Detecting errors in trapped-ion quantum processors beyond the Markovian regime using reduced Choi-matrix tomography.

Understanding the performance of quantum processors and their components is an essential prerequisite for achieving scalable fault-tolerant (FT) quantum error correction (QEC). The majority of QEC codes and FT thresholds are designed for incoherent Markovian errors. If these errors are sufficiently small and satisfy the threshold theorem, reliable quantum computation can be ensured. However, real quantum processors also exhibit non-Markovian errors and coherent errors.

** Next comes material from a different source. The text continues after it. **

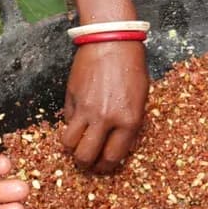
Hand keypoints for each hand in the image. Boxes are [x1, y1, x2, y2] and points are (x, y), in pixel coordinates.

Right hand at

Thus, in order to optimize QEC codes to function close to FT thresholds, it is important to detect the presence of coherent and non-Markovian errors. This allows for the application of subsequent error mitigation techniques and debugging of circuits affected by errors that are not relevant, and to make the noise more ``Pauli'' for FT-QEC thresholds.

To accomplish this without scaling up to a holistic QEC circuit characterization protocol, we focus on differentiating between the various types of noise present in trapped-ion native gates [1] by employing a recently developed benchmarking technique based on reduced Choi-matrix (RCM) tomography [2,3]. We leverage the Choi-Jamiolkowski isomorphism, which, through a quantum channel-state duality enables us to examine the characteristics of an unknown quantum process affecting the target unitary. This examination is achieved by looking at the properties of the Choi density matrix. If non-Markovian and coherent errors are present, error mitigation techniques are applied until these errors are no longer detectable by RCM tomography, and subsequent active QEC techniques are then employed to deal with stochastic Markovian processes.

[1] Andrea Rodriguez-Blanco, Farid Shahandeh, and Alejandro Bermudez. Witnessing entanglement in trapped-ion quantum error correction under realistic noise, 2023.

[2] Bharath Hebbe Madhusudhana. Benchmarking multi-qubit gates – I: Metrological aspects, 2023.

[3] Bharath Hebbe Madhusudhana. Benchmarking multi-qubit gates – II: Computational aspects, 2023.